● CONSIGNE A:
Répondez à ces questions sur le texte consacré à Tagore :
(i) En quelle année Tagore a-t-il reçu le prix Nobel de littérature ?
(ii) Quel surnom lui donne-t-on en Inde ?
(iii) Quel titre porte le texte qu'il écrit en 1941, quelques mois avant sa mort ?

Nabadi Das, poète baul

Dès l’année suivante, en 1913, il a en effet reçu le prix Nobel de littérature, reconnaissance exceptionnelle pour un non-européen et non-occidental. L’Europe d’avant-guerre est encore centrée sur elle-même, peut-être imbue de supériorité et certainement peu consciente de sa décadence. La reconnaissance de celui que l'on surnomme en Inde Gurudev – le grand sage – n’est pas le fruit d’une vraie rencontre avec l’Orient mais plutôt une lecture en miroir ou bien une attraction exotique et peut-être condescendante. Compris trop superficiellement, Tagore est un poète anglicisé qui s'est adapté aux goûts européens. En fait c’est un homme aux multiples facettes. Profondément engagé dans le mouvement de Renaissance du Bengale qui a eu un impact sur l’Inde tout entière, il a participé au renouveau de sa langue et à la promotion de la civilisation millénaire de l’Inde. Il s’est engagé socialement et politiquement dans les problèmes récurrents de son pays :  la place des femmes, la rigidité de la société de caste. Il a édité des journaux, fondé une université, soutenu le mouvement d’Indépendance. Pour certains européens la poésie de Tagore fait l’effet d’un choc. C’est la découverte d’une poésie spirituelle, fruit d’un héritage toujours vivant, là où par contraste, l’Europe a méprisé la poésie et le sacré en se coupant de ses propres racines. C’est à cette époque que l’on recommence à lire Bernard de Clairvaux, Jean de la Croix et Thomas a Kempis. Tagore, héritier de la poésie de la bhakti de l’Inde médiévale et de la longue lignée des poètes mystiques bauls, témoigne d’une Inde éternelle qui n’a pas sacrifié le spirituel sur l’autel du matérialisme et de l’humanisme athée.


“Ma foi dans l'homme”

Tagore se présente à l’Europe comme un sage, un prophète qui interpelle l’homme et l’appelle à retrouver la haute vérité cachée en lui-même. Éduqué en Angleterre, mais profondément Indien et Bengali, c’est un passeur entre l’Orient et l’Occident, convaincu de l’interdépendance enrichissante des peuples. Toute sa vie il parcourt le monde, voyage du Japon jusqu’à l’Amérique en passant par la Russie. Pourtant, en 1941, quelques mois avant sa mort, il écrit une sorte de testament, La crise de la civilisation : “J’ai cru un certain temps que les sources de la civilisation se trouvaient au cœur de l’Europe, mais, aujourd’hui, alors que je suis prêt à quitter le monde, cette foi m’a abandonné. Je regarde autour de moi et je ne vois que les ruines de cette orgueilleuse civilisation, dispersée comme un vaste amas de futilités. Et cependant, je ne commettrai pas ce péché grave de perdre ma foi dans l’homme.” Difficile de ne pas rapprocher ce constat de celui d’un autre écrivain, européen celui-là. Saint-Exupéry écrit en 1943 que notre civilisation ne sait plus répondre à “la vie spirituelle, poétique ou simplement humaine de l’homme.” [...] “Les hommes ont fait l’essai des valeurs cartésiennes ; hors des sciences de la nature, ça ne leur a guère réussi ! Il n’y a qu’un problème, un seul : redécouvrir qu’il est une vie de l’esprit, plus haute encore que la vie de l’intelligence, la seule qui satisfasse l’homme...”

● ENREGISTREMENTS À TRAITER:

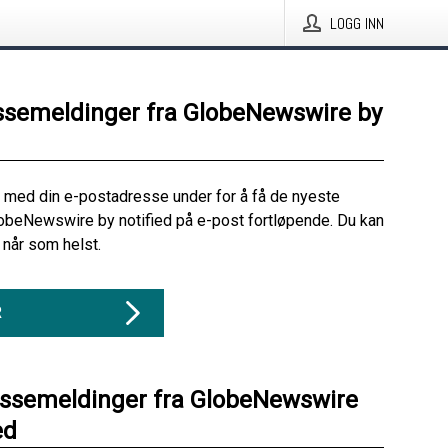
LOGG INN
ssemeldinger fra GlobeNewswire by
 med din e-postadresse under for å få de nyeste
obeNewswire by notified på e-post fortløpende. Du kan
når som helst.
R
essemeldinger fra GlobeNewswire
ed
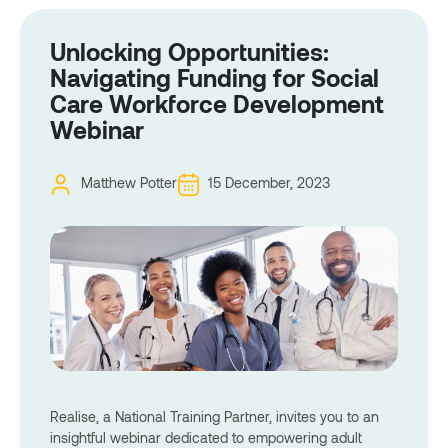
Unlocking Opportunities:
Navigating Funding for Social
Care Workforce Development
Webinar
Matthew Potter
15 December, 2023
Realise, a National Training Partner, invites you to an
insightful webinar dedicated to empowering adult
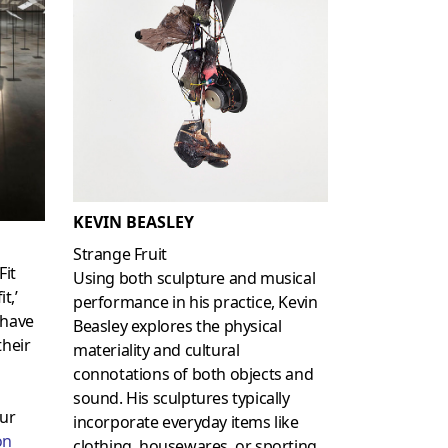
KEVIN BEASLEY
Strange Fruit
Fit
Using both sculpture and musical
t,’
performance in his practice, Kevin
have
Beasley explores the physical
their
materiality and cultural
connotations of both objects and
sound. His sculptures typically
ur
incorporate everyday items like
on
clothing, housewares, or sporting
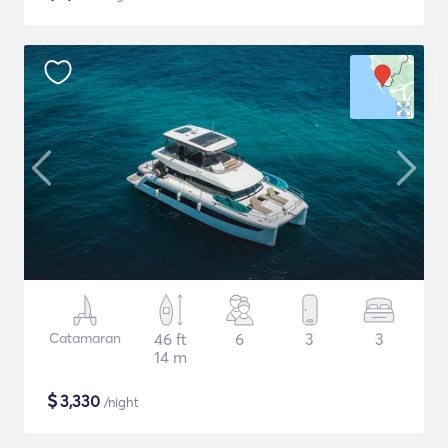
Catamaran
46 ft
6
3
3
14 m
$
3,330
/night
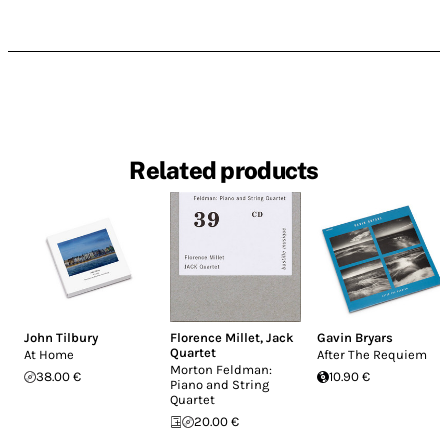
Related products
John Tilbury
Florence Millet
,
Jack
Gavin Bryars
Quartet
At Home
After The Requiem
Morton Feldman:
38.00 €
10.90 €
Piano and String
Quartet
20.00 €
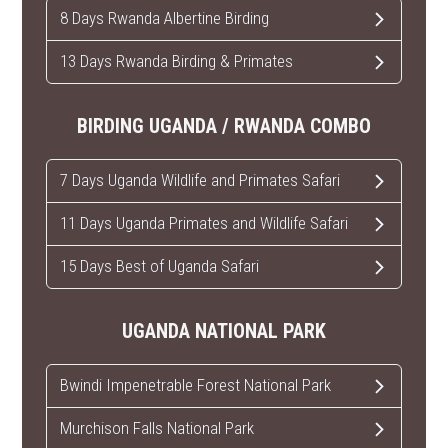
8 Days Rwanda Albertine Birding
13 Days Rwanda Birding & Primates
BIRDING UGANDA / RWANDA COMBO
7 Days Uganda Wildlife and Primates Safari
11 Days Uganda Primates and Wildlife Safari
15 Days Best of Uganda Safari
UGANDA NATIONAL PARK
Bwindi Impenetrable Forest National Park
Murchison Falls National Park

● CONSIGNE B: Recopiez à l'identique le passage des enregistrements qui s'ouvre sur la ligne contenant « Related products » et se termine à la fin des enregistrements, ces deux bornes comprises. Omettez les images.

● RÉSULTAT A:
(i) En 1913.
(ii) Gurudev, « le grand sage ».
(iii) La crise de la civilisation.

● RÉSULTAT B:
Related products
John Tilbury
Florence Millet
,
Jack
Gavin Bryars
Quartet
At Home
After The Requiem
Morton Feldman:
38.00 €
10.90 €
Piano and String
Quartet
20.00 €
8 Days Rwanda Albertine Birding
13 Days Rwanda Birding & Primates
BIRDING UGANDA / RWANDA COMBO
7 Days Uganda Wildlife and Primates Safari
11 Days Uganda Primates and Wildlife Safari
15 Days Best of Uganda Safari
UGANDA NATIONAL PARK
Bwindi Impenetrable Forest National Park
Murchison Falls National Park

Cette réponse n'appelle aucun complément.